Sigamos con la Primera Guerra Mundial. ¿Por qué no estando, como estamos, en el centenario de su inicio? Vicente Blasco Ibáñez fue un escritor -además de periodista y político- hoy un tanto relegado al olvido, aunque no era esta su suerte a finales del XIX y comienzos del XX. En 1909 emigró a Argentina, país en el que triunfó como conferenciante. El muchísimo dinero que obtuvo con esta actividad lo dilapidó en un estrambótico proyecto de colonizar la Patagonia con agricultores valencianos. Arruinado, regresó a Europa en 1914 decidido a convertirse en autor de novelas de éxito para salir de la bancarrota. El sueño dorado de cualquier plumilla. La diferencia estriba en que a Blasco Ibáñez le salió bien. "Los cuatro jinetes del Apocalipsis" le dieron fama mundial. La prensa inglesa llegó a considerar esta novela, publicada por primera vez en 1916, como el libro más leído después de la Biblia. Ya sería menos.

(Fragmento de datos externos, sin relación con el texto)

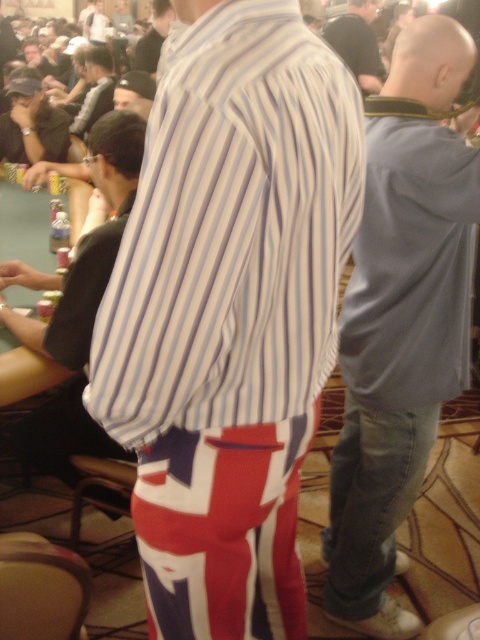
Is matte black cap at upper left wider than dark blue shirt at center?

No, matte black cap at upper left is not wider than dark blue shirt at center.

Between matte black cap at upper left and dark blue shirt at center, which one is positioned higher?

dark blue shirt at center is higher up.

Where is `matte black cap at upper left`? This screenshot has height=640, width=480. matte black cap at upper left is located at coordinates (32, 122).

Does dark blue shirt at center have a lesser height compared to striped shirt at center?

No, dark blue shirt at center is not shorter than striped shirt at center.

The height and width of the screenshot is (640, 480). Describe the element at coordinates (358, 44) in the screenshot. I see `dark blue shirt at center` at that location.

Is point (328, 38) behind point (156, 42)?

No, (328, 38) is in front of (156, 42).

The image size is (480, 640). Find the location of `dark blue shirt at center`. dark blue shirt at center is located at coordinates (358, 44).

Consider the image. Can you confirm if matte black cap at upper left is shorter than striped shirt at center?

No, matte black cap at upper left is not shorter than striped shirt at center.

Who is more distant from viewer, [33,141] or [158,52]?

The point [158,52] is more distant.

Identify the location of matte black cap at upper left. This screenshot has width=480, height=640. (32, 122).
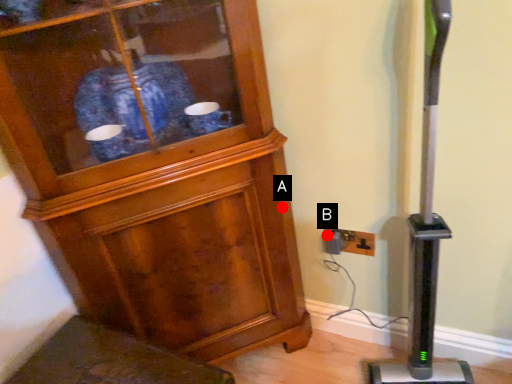
Question: Two points are circled on the image, labeled by A and B beside each circle. Which of the following is the closest to the observer?

Choices:
 (A) A is closer
 (B) B is closer

Answer: (A)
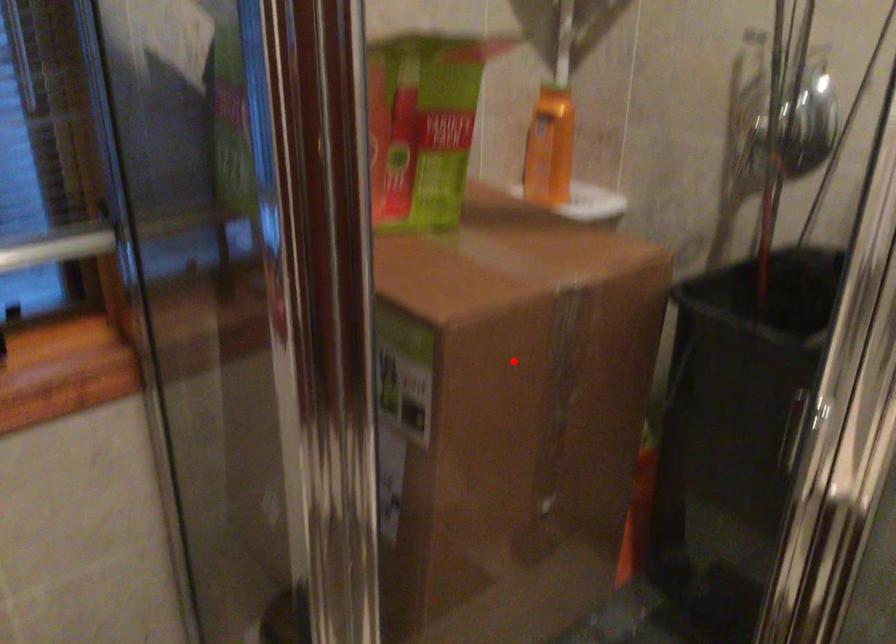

No obstante, la obra no deja indiferente a nadie pese a estar escrita con la intención de poner en buen lugar a los aliados, especialmente a los franceses, y de criminalizar a los alemanes. Dicen las malas lenguas que Ibáñez la escribió por encargo de Raymond Poincaré, hermano del famoso matemático y entonces presidente de Francia, amén de amigo personal suyo. Pergeñada o no con tales intenciones de propaganda, el autor valenciano consiguió con su relato dibujar un drama europeo que va más allá de esos cuatro años de contienda que mediaron entre 1914 y 1918. La historia de una familia dividida y situada en bandos opuestos no es más que un prolegómeno de lo que les sucedería luego a miles de familias españolas cuando estalló la locura fratricida de 1936. Nada nuevo bajo el sol porque, tras la guerra franco-prusiana de 1870, el propio Victor Hugo sentenció que cualquier conflagración entre europeos es una contienda civil.

Releí "Los cuatro jinetes del Apocalipsis" hace unos meses, treinta años después de que lo hiciera por primera vez. No me gusta recomendar novelas. ólo apunto que no se puede entender la tauromaquia, incluso para aborrecerla, sin leer "angre y arena", y tampoco comprender por qué se comportaron los alemanes como lo hicieron en las dos contiendas mundiales sin sumergirse en el apocalíptico relato de Ibáñez.

Cuando utilizo el verbo comprender en este caso no me refiero exclusivamente a dramas que acontecieron hace cien años. Lo digo en relación con hechos que siguen ocurriendo actualmente porque la semana pasada, cuando me contaban la actitud despótica de una señora criada y educada en Tenerife pero siguiendo las exigencias del estilo prusiano -germen de lo que luego sería el nazismo-, me venía a la cabeza, como si estuviese viendo una película, la explicación dada por uno de los personajes de los cuatro jinetes sobre la autosuficiencia despreciativa de los teutones cuando salen de su país: han recibido desde su infancia tantos latigazos disciplinarios de sus padres, de sus profesores y hasta de sus jefes en las empresas, les han dado tantas patadas en el trasero, han sido tan sometidos y humillados internamente, que no les queda más remedio que comportarse despóticamente con sus semejantes para evacuar la ira acumulada y no ahogarse en su propia bilis. Ibáñez, al igual que luego Ortega, tan lejanos y a la vez tan imprescindibles para entender nuestra cotidianidad actual.